# LIST OF TASKS
a. According to the article on Ukraine's grain exports, in what month did Russia withdraw from the Black Sea Grain Initiative?
b. Reproduce the stretch of the grain-exports article from "The scenario of" through "to Ukraine's shore.".

# PROVIDED PASSAGE
As Russia carries out devastating attacks on port infrastructure across Ukraine, Kyiv has asked its Western allies for military help to resume large-scale, seaborn grain exports.
“We need partners to help us strengthen the air defence of the Odesa region,” Ukraine President Volodymyr Zelenskyy wrote on social media platform X after talks with UK Prime Minister Rishi Sunak.
Zelenskyy's statements come after Russian drones struck Ukrainian port facilities four nights out of the last five, causing large-scale damage to oil depots, elevators and grain store facilities.
The strikes on Odesa, as well as further south on the Danube ports of Izmail, Reni and Kilya, highlight that the poor state of Ukraine's air defences is the biggest problem for its seaborn grain exports.
Those largely came to a halt in July, when Russia withdrew from a UN-led safe corridor known as the Black Sea Grain Initiative (BSGI).
The scenario of a new Black Sea corridor bypassing the need for Russian consent seemed to be gaining traction last month after Ukraine registered with the IMO a new route, closer to Ukraine's shore.
The government in Kiyv even managed to send four ships previously trapped in Ukraine through the corridor.
“Ukraine has already successfully used an alternative route,” Zelenskyy said on Thursday.
It remains, however, doubtful if the experiment can be replicated on a larger scale.
Some brokers have said that “no owners in their right minds” would approach Ukraine after the end of the grain initiative.
Even the four ships that Ukraine managed to get out were not laden with grain and Russia did not try to prevent them from leaving — possibly because at least some of them were carrying cargoes to countries friendly to Moscow.

Dataset entries:
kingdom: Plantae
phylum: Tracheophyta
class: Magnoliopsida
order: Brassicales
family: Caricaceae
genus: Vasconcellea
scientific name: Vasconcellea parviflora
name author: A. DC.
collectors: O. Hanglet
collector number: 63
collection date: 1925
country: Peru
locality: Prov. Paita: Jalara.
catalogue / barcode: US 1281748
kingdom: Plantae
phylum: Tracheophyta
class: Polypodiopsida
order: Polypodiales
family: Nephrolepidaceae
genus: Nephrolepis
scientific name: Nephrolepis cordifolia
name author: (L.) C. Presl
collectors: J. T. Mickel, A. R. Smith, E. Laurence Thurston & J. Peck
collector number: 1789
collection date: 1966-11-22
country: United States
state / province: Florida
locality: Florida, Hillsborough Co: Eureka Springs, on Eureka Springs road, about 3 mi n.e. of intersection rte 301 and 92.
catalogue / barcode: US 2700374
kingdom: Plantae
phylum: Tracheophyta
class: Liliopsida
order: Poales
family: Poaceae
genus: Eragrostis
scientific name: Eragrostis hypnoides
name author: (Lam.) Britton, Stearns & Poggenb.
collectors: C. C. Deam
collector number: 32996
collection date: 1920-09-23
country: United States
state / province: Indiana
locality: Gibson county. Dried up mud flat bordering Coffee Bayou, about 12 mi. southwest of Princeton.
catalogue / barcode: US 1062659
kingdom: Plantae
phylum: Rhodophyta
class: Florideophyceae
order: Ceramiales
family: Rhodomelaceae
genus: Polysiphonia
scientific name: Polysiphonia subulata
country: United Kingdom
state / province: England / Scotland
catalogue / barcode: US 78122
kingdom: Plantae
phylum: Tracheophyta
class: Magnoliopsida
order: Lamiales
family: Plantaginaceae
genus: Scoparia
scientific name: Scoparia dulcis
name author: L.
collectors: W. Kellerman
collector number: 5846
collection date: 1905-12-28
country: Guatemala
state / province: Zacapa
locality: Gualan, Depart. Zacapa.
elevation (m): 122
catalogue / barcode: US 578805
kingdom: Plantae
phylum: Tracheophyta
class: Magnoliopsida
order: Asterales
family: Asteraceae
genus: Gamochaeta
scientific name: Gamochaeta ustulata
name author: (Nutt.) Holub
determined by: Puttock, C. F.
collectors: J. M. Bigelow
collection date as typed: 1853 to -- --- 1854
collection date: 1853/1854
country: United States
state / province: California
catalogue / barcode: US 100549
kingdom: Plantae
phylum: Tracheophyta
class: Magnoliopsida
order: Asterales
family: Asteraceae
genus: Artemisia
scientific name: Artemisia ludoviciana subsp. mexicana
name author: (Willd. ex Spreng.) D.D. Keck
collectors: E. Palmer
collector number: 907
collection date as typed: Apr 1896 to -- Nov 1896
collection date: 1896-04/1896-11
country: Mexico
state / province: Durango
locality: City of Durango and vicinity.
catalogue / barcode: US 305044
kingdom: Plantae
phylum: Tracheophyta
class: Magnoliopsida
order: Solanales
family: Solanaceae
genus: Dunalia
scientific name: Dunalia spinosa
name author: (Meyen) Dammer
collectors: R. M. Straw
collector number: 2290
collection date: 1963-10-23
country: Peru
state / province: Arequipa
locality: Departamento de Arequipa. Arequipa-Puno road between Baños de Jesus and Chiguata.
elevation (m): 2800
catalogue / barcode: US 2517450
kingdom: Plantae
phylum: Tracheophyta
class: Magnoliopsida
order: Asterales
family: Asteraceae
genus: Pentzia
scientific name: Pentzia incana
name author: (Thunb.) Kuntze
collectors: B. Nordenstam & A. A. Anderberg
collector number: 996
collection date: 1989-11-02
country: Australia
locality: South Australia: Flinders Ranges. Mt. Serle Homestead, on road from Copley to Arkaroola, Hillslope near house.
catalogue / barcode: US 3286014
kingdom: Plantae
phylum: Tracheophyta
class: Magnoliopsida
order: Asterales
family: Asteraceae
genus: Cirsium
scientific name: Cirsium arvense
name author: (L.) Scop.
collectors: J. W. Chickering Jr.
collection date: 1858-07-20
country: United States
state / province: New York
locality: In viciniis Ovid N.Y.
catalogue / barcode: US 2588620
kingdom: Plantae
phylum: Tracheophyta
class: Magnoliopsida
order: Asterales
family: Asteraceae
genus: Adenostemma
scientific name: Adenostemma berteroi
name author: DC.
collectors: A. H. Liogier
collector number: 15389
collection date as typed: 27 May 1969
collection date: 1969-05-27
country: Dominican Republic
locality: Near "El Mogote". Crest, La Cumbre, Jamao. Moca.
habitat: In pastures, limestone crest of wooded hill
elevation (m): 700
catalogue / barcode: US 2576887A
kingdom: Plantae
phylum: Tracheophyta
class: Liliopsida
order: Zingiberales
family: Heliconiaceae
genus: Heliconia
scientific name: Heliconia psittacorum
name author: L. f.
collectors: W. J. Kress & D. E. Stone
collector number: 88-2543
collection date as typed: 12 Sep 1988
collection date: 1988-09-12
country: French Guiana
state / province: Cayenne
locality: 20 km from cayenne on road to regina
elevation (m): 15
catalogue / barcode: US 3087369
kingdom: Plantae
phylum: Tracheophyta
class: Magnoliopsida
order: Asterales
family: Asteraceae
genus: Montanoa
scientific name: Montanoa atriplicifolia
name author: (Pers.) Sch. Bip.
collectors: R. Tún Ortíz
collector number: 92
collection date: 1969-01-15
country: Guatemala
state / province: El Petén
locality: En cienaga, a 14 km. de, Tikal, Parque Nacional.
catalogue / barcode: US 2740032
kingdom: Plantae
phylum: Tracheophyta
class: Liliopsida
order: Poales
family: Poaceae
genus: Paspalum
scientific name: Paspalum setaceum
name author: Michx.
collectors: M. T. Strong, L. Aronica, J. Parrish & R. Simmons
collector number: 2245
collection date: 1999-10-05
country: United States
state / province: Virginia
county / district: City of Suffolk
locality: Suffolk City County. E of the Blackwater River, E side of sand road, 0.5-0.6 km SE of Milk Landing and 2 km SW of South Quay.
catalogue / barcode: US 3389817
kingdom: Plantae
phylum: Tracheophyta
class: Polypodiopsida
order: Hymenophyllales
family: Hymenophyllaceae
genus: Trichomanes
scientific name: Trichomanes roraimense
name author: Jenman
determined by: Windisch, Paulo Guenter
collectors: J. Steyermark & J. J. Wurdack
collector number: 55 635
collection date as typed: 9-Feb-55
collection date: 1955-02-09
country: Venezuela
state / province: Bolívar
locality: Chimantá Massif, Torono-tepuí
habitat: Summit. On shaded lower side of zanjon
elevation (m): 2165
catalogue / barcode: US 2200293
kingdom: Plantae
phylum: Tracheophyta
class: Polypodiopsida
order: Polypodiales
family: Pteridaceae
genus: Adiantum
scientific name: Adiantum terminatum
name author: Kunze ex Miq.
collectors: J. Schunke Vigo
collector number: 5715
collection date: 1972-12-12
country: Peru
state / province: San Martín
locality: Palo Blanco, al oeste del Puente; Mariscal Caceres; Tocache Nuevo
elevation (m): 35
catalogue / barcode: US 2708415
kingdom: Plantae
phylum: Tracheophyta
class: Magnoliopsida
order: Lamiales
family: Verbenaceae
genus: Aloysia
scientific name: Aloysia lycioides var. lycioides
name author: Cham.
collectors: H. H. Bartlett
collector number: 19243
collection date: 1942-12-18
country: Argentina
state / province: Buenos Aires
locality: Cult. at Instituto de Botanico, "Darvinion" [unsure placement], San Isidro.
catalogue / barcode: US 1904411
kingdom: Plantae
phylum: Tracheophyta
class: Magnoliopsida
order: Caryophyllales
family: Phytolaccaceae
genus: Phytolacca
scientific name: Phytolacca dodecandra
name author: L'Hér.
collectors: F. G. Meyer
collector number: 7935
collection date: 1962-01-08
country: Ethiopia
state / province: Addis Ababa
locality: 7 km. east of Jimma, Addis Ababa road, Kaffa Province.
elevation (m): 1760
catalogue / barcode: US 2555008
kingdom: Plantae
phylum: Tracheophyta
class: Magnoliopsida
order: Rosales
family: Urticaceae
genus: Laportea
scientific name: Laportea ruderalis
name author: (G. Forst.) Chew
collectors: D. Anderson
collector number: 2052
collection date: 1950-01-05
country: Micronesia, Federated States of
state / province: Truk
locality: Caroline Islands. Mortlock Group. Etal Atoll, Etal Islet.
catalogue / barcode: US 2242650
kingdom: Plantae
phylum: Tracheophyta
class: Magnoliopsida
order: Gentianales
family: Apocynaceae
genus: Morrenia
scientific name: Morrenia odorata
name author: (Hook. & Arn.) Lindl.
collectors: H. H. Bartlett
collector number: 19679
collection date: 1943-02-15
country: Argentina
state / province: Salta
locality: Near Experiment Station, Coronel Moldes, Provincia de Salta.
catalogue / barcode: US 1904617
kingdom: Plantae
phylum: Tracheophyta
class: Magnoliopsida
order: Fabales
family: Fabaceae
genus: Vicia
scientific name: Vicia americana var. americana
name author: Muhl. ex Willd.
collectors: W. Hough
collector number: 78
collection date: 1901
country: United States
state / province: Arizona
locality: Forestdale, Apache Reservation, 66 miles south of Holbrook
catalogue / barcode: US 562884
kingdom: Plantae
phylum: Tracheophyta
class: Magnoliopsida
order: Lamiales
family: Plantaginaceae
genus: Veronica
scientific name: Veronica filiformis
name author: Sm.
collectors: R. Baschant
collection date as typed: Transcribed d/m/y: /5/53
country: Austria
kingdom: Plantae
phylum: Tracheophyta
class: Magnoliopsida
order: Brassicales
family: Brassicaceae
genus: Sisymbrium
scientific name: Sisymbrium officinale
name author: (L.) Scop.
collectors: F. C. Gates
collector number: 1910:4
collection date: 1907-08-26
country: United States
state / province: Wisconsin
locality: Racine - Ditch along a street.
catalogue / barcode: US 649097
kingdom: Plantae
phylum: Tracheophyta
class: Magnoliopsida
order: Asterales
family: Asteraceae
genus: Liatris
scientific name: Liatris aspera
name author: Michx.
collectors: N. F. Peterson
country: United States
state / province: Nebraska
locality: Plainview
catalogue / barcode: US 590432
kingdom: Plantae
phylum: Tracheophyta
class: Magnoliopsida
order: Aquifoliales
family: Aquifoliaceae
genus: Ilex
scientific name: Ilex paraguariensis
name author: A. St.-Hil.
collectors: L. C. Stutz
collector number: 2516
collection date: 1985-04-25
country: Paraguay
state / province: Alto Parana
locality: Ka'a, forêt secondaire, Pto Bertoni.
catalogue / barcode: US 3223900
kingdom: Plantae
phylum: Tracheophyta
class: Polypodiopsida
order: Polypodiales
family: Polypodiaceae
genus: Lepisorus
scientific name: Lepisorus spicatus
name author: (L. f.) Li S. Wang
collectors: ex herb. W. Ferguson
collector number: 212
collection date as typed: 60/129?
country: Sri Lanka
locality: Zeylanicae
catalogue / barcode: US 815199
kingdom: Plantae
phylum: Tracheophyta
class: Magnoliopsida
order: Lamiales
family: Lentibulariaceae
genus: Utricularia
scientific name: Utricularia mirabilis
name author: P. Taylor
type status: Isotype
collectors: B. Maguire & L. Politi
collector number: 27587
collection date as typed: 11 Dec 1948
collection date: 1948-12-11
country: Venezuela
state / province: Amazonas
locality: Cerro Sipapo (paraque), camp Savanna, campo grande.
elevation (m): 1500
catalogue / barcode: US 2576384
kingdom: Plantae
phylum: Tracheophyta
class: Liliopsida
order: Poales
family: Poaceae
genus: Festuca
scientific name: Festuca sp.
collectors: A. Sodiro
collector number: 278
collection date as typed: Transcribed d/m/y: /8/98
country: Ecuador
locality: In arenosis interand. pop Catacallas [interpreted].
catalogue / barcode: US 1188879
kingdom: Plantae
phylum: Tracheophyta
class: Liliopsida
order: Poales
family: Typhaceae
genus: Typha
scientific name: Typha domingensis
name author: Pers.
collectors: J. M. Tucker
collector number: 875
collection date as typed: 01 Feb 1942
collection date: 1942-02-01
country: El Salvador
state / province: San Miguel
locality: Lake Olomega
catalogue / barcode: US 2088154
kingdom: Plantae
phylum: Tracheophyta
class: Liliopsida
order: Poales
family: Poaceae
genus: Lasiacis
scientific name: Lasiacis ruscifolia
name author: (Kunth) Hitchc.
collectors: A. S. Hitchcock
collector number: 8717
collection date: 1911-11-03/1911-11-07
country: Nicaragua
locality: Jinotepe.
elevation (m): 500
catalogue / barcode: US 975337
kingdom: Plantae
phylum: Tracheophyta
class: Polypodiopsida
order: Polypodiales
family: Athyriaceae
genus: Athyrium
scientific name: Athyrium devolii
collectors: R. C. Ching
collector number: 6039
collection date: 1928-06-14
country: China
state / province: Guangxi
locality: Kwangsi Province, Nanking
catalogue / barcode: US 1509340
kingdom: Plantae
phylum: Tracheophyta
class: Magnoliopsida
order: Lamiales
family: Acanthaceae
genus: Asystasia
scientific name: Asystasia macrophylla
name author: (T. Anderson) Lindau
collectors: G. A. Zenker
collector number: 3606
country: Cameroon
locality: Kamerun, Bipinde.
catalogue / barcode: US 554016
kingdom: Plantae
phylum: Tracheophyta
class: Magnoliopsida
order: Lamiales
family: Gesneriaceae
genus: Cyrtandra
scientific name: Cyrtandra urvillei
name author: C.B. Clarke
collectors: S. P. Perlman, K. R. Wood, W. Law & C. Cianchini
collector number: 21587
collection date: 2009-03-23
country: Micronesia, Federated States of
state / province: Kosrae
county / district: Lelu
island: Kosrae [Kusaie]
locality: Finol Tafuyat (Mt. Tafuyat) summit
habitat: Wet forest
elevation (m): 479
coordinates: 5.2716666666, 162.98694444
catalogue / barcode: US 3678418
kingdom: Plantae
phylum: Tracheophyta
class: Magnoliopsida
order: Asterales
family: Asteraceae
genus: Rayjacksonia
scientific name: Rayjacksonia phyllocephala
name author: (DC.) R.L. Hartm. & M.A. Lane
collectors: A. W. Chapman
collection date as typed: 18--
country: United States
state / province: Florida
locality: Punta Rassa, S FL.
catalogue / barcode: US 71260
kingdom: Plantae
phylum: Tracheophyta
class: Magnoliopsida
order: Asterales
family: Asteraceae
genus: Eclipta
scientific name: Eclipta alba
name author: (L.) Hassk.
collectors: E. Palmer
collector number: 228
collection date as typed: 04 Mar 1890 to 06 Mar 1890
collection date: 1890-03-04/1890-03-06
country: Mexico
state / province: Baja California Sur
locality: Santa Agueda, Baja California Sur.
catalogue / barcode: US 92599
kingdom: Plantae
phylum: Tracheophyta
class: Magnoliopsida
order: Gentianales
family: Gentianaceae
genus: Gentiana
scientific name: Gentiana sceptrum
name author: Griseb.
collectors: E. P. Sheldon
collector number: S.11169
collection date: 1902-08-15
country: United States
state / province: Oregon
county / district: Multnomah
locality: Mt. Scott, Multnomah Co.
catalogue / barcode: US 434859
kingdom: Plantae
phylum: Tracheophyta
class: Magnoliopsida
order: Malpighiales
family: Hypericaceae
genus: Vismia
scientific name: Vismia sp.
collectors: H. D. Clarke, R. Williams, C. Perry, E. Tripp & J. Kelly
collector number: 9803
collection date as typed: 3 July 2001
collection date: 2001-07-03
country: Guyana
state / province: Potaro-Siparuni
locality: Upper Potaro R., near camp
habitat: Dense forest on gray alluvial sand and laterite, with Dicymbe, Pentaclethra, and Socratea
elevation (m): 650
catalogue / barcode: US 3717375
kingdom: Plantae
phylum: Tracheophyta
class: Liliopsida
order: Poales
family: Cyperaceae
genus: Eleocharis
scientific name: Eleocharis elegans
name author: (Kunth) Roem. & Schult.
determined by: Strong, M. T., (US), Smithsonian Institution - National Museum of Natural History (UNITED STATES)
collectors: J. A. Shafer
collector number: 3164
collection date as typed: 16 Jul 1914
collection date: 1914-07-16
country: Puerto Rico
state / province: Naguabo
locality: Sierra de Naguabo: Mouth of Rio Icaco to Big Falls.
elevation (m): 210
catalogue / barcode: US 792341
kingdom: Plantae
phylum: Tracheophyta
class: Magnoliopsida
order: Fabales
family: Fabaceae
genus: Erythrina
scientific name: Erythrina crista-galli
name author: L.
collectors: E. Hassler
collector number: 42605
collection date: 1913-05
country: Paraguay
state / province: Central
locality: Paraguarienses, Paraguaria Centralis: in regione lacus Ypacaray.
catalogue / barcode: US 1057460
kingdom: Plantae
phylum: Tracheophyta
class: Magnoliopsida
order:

# RESPONSE LIST
a. July

b.
The scenario of a new Black Sea corridor bypassing the need for Russian consent seemed to be gaining traction last month after Ukraine registered with the IMO a new route, closer to Ukraine's shore.